## WORK TO BE COMPLETED
Rename "dist" to "distance" throughout the rows below. Leave every other character as it is.

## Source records
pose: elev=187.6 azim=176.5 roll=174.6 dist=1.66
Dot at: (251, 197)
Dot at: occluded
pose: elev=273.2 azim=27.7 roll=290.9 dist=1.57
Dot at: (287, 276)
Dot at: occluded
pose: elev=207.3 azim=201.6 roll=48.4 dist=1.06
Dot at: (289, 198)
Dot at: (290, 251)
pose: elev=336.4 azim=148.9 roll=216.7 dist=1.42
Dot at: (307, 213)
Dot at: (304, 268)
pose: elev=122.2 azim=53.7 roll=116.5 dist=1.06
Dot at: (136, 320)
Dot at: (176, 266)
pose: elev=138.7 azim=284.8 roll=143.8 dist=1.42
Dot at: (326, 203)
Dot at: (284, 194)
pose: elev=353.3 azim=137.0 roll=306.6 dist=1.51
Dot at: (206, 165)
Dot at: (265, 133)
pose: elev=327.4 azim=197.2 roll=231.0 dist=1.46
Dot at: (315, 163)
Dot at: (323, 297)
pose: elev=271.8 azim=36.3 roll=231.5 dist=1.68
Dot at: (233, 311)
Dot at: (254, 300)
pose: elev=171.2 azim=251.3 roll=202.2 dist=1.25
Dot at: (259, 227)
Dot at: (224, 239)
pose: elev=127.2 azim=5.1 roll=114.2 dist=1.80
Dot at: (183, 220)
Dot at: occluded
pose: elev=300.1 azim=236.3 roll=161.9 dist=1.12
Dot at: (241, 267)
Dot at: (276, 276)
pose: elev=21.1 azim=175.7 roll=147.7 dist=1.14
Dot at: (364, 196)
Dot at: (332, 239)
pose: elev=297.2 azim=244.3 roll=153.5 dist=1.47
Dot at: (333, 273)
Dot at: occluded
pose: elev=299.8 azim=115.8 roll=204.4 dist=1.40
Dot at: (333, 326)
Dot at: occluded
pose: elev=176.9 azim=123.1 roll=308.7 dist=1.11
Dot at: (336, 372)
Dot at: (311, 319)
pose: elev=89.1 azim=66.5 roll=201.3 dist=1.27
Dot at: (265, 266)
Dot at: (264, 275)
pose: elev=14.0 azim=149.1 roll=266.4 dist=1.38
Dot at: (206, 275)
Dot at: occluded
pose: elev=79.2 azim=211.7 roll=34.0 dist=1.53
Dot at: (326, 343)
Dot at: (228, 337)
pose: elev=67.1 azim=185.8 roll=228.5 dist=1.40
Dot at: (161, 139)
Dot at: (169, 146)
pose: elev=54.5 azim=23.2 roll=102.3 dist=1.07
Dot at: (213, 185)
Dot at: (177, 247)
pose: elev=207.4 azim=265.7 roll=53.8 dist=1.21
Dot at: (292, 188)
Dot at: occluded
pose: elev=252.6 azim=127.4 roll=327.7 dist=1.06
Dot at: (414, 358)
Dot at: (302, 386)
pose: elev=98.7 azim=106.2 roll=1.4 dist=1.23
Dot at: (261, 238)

## ANSWER TO THIS EXERCISE
pose: elev=187.6 azim=176.5 roll=174.6 distance=1.66
Dot at: (251, 197)
Dot at: occluded
pose: elev=273.2 azim=27.7 roll=290.9 distance=1.57
Dot at: (287, 276)
Dot at: occluded
pose: elev=207.3 azim=201.6 roll=48.4 distance=1.06
Dot at: (289, 198)
Dot at: (290, 251)
pose: elev=336.4 azim=148.9 roll=216.7 distance=1.42
Dot at: (307, 213)
Dot at: (304, 268)
pose: elev=122.2 azim=53.7 roll=116.5 distance=1.06
Dot at: (136, 320)
Dot at: (176, 266)
pose: elev=138.7 azim=284.8 roll=143.8 distance=1.42
Dot at: (326, 203)
Dot at: (284, 194)
pose: elev=353.3 azim=137.0 roll=306.6 distance=1.51
Dot at: (206, 165)
Dot at: (265, 133)
pose: elev=327.4 azim=197.2 roll=231.0 distance=1.46
Dot at: (315, 163)
Dot at: (323, 297)
pose: elev=271.8 azim=36.3 roll=231.5 distance=1.68
Dot at: (233, 311)
Dot at: (254, 300)
pose: elev=171.2 azim=251.3 roll=202.2 distance=1.25
Dot at: (259, 227)
Dot at: (224, 239)
pose: elev=127.2 azim=5.1 roll=114.2 distance=1.80
Dot at: (183, 220)
Dot at: occluded
pose: elev=300.1 azim=236.3 roll=161.9 distance=1.12
Dot at: (241, 267)
Dot at: (276, 276)
pose: elev=21.1 azim=175.7 roll=147.7 distance=1.14
Dot at: (364, 196)
Dot at: (332, 239)
pose: elev=297.2 azim=244.3 roll=153.5 distance=1.47
Dot at: (333, 273)
Dot at: occluded
pose: elev=299.8 azim=115.8 roll=204.4 distance=1.40
Dot at: (333, 326)
Dot at: occluded
pose: elev=176.9 azim=123.1 roll=308.7 distance=1.11
Dot at: (336, 372)
Dot at: (311, 319)
pose: elev=89.1 azim=66.5 roll=201.3 distance=1.27
Dot at: (265, 266)
Dot at: (264, 275)
pose: elev=14.0 azim=149.1 roll=266.4 distance=1.38
Dot at: (206, 275)
Dot at: occluded
pose: elev=79.2 azim=211.7 roll=34.0 distance=1.53
Dot at: (326, 343)
Dot at: (228, 337)
pose: elev=67.1 azim=185.8 roll=228.5 distance=1.40
Dot at: (161, 139)
Dot at: (169, 146)
pose: elev=54.5 azim=23.2 roll=102.3 distance=1.07
Dot at: (213, 185)
Dot at: (177, 247)
pose: elev=207.4 azim=265.7 roll=53.8 distance=1.21
Dot at: (292, 188)
Dot at: occluded
pose: elev=252.6 azim=127.4 roll=327.7 distance=1.06
Dot at: (414, 358)
Dot at: (302, 386)
pose: elev=98.7 azim=106.2 roll=1.4 distance=1.23
Dot at: (261, 238)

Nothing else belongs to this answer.